Précédant l'est de la Belgique sur la trajectoire du système orageux, le Grand-Duché de Luxembourg fut également fortement frappé. Les lames d'eau sont parfois très importantes: 97 mm à Eschdorf (nord-ouest), 86 mm à Useldange (ouest), 81 mm à Arsdorf (nord-ouest), 63 mm à Koerich (sud-ouest), 46 mm à Reckange (centre). Une étude réalisée par les climatologues du Centre de Recherche Public luxembourgeois a estimé, pour la station de Useldange, la période de retour d'un tel événement à 3330 années.

Conséquences

Le sud et l'ouest de Liège ont ainsi écopé des plus fortes précipitations, celles-ci menant à des inondations importantes et des coulées de boue sur les versants de la Meuse et de l'Ourthe. Située pourtant à l'écart des plus fortes pluies, la Place Saint-Lambert a été inondée temporairement.

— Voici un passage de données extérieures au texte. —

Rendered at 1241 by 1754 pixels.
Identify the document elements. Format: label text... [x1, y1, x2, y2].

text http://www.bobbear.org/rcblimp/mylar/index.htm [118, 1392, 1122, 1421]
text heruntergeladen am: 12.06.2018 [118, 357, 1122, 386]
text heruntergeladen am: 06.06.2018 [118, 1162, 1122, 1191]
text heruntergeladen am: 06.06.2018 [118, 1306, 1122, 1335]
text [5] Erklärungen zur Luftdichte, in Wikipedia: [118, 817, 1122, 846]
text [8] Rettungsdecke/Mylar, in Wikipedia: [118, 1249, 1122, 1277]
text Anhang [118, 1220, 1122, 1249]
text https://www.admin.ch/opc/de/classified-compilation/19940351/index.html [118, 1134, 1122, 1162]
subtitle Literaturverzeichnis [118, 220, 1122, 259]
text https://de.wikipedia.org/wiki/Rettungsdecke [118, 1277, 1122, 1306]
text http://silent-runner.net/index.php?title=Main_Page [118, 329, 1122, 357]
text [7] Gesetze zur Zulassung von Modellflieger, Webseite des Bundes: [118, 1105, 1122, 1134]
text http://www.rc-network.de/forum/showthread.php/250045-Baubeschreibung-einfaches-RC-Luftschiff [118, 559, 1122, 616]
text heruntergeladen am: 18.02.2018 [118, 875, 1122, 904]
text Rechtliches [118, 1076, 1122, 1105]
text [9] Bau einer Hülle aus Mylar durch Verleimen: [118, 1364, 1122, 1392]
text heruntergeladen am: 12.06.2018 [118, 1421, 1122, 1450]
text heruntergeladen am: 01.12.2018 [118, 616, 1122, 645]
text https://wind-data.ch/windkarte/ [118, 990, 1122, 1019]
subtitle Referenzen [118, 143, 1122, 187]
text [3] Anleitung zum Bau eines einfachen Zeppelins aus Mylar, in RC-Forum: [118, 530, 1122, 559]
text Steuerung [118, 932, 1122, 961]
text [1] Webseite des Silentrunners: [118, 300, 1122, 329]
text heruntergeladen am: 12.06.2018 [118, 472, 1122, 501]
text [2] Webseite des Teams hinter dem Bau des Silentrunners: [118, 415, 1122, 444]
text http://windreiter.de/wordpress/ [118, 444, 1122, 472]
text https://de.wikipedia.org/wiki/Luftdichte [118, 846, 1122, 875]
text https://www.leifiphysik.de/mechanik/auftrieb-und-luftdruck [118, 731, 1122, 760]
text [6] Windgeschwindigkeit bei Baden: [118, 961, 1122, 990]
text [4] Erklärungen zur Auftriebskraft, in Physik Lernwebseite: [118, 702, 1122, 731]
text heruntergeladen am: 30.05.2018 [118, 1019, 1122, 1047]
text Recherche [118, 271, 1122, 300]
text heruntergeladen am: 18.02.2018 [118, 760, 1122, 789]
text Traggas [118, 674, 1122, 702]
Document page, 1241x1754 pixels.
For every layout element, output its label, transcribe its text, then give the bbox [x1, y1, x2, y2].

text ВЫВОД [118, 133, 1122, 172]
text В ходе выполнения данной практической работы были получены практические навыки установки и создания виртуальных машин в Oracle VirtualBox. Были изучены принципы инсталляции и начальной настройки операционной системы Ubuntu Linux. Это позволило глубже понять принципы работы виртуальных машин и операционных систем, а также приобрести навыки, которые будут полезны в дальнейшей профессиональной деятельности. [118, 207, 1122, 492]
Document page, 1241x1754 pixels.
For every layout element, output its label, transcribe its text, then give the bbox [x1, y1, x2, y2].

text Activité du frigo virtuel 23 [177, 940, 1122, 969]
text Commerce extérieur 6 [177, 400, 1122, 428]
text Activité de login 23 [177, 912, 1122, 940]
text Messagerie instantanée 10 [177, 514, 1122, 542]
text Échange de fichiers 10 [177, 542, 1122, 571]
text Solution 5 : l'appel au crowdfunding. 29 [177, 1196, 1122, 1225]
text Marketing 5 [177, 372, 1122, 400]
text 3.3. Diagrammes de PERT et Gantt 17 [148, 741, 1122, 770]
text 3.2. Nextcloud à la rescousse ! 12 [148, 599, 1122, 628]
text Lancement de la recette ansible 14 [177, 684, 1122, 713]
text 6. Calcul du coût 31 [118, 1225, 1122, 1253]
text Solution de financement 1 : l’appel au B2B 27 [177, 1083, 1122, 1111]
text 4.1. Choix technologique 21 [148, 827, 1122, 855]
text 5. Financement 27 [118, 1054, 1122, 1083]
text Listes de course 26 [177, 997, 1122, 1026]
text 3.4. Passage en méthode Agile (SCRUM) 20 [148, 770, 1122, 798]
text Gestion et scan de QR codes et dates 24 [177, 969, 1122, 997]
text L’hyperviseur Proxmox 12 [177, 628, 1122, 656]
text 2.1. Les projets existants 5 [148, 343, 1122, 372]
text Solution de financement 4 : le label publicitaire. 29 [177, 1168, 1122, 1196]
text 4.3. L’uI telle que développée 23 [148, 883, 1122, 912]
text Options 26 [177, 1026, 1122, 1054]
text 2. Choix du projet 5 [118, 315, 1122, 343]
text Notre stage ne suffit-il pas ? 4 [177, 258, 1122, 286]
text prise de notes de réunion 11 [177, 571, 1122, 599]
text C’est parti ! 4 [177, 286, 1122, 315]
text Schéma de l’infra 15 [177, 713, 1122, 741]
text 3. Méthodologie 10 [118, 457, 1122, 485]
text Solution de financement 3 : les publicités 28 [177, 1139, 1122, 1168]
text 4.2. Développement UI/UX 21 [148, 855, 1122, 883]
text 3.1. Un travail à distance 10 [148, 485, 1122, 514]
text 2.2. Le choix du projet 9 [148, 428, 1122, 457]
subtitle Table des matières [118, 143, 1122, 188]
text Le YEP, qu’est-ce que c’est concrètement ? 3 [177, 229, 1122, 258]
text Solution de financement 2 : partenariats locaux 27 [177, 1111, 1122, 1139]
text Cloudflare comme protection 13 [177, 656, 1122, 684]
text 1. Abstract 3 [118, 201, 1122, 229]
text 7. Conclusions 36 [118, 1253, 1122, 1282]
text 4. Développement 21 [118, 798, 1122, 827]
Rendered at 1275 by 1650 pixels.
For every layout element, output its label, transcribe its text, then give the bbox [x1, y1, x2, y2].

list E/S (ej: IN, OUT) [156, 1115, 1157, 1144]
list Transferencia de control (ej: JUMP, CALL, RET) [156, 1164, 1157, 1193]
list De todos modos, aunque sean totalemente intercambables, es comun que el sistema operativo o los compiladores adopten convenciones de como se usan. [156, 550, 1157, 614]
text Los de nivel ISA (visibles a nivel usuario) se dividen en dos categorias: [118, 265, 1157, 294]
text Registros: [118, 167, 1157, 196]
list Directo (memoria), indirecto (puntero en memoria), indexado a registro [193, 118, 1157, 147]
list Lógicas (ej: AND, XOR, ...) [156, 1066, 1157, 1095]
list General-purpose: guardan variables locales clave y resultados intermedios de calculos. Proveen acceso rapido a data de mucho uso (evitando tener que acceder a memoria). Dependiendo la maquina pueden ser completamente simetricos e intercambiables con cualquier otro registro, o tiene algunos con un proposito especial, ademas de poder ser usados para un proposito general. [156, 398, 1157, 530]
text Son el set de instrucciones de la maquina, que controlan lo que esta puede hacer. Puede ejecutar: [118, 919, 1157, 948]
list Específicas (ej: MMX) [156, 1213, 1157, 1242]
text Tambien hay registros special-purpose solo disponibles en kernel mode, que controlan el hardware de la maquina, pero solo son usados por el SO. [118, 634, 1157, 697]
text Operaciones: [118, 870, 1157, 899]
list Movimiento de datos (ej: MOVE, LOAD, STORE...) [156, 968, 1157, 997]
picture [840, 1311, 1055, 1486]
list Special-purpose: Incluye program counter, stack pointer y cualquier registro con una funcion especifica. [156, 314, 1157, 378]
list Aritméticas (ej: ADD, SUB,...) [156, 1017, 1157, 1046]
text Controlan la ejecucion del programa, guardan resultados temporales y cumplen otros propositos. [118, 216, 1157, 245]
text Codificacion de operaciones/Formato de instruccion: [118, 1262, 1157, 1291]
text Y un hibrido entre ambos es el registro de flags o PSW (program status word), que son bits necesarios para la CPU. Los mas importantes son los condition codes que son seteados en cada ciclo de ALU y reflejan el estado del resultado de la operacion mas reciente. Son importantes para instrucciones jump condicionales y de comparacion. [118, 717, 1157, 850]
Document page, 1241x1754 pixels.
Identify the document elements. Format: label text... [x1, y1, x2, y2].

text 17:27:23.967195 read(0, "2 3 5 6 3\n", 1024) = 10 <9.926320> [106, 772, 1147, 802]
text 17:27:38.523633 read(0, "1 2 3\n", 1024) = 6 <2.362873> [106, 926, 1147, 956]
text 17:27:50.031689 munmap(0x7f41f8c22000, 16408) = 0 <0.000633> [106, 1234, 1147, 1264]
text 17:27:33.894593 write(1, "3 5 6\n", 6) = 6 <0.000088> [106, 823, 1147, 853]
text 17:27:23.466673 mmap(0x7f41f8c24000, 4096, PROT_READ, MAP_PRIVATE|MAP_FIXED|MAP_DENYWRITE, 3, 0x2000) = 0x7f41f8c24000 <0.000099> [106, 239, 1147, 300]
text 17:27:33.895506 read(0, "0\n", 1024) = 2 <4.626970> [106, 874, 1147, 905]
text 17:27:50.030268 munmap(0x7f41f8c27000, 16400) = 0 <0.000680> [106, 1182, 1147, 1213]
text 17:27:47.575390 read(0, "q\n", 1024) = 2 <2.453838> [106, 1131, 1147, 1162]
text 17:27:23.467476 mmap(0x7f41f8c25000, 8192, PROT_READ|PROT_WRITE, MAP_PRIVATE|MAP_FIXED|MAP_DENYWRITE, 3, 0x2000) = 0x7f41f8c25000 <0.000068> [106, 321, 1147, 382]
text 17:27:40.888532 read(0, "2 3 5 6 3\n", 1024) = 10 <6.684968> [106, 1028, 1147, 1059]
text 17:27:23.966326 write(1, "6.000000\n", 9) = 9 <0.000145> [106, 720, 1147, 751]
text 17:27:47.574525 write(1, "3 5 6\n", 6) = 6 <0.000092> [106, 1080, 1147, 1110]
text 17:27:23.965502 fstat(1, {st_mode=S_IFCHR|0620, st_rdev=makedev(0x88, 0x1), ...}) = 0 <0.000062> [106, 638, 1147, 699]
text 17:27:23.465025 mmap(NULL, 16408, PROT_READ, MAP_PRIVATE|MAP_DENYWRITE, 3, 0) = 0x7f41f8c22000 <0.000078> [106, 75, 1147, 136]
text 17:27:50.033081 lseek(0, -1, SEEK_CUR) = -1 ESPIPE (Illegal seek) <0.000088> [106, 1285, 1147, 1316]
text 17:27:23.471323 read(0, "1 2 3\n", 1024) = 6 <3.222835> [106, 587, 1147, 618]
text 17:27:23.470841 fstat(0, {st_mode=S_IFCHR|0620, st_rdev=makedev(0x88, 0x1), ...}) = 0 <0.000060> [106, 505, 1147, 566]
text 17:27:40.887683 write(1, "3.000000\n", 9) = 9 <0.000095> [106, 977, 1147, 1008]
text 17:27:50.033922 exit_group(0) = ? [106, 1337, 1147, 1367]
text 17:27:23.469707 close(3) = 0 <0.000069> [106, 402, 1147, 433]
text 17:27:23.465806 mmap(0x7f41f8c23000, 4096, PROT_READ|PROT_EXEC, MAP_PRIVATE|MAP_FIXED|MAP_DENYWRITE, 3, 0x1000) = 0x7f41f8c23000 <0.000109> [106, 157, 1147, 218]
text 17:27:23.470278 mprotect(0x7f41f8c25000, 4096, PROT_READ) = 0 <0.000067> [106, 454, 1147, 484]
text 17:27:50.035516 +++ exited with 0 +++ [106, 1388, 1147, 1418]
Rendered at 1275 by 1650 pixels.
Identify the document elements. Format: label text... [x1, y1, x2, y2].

Le centre-ville de Liège inondé.

Les analyses effectuées plus tôt dans ce travail ont démontré que le grain orageux ayant concerné Tilff et le Sart Tilman, bien qu'intense, n'était pas le plus violent du système. Les conséquences sont aussi fortement liées à l'urbanisation de ces endroits et au relief important, ces caractéristiques accentuant dès lors les effets des pluies diluviennes. D'une manière générale, les villages touchés l'ont été par malchance, concernés par le passage du grain s'étant justement développé un peu au sud-est et ayant subsisté jusqu'à Bierset, soit une distance et une durée de vie assez classiques pour une cellule orageuse. Le relief à l'échelle micro et des conditions locales un peu meilleures qu'ailleurs ont probablement mené au renforcement brutal de l'orage alors que celui-ci concernait le nord de la commune de Esneux, le sud de la commune de Liège et l'est de Seraing.

Torrent dans les rues de Méry (Esneux).


Conclusion

L'orage du 29 mai 2008 est le phénomène le plus violent qu'ait connu Liège durant ces dernières années. Les inondations catastrophiques qui en ont résulté ne sont pas uniquement imputables aux fortes pluies, elles le sont aussi au relief et à l'urbanisation. Néanmoins, le phénomène pluviométrique qu'ont connu Tilff, Ougrée et le Sart-Tilman reste d'une ampleur exceptionnelle. Ceci n'empêchera pas ce scénario de se reproduire dans le futur, ailleurs en Belgique.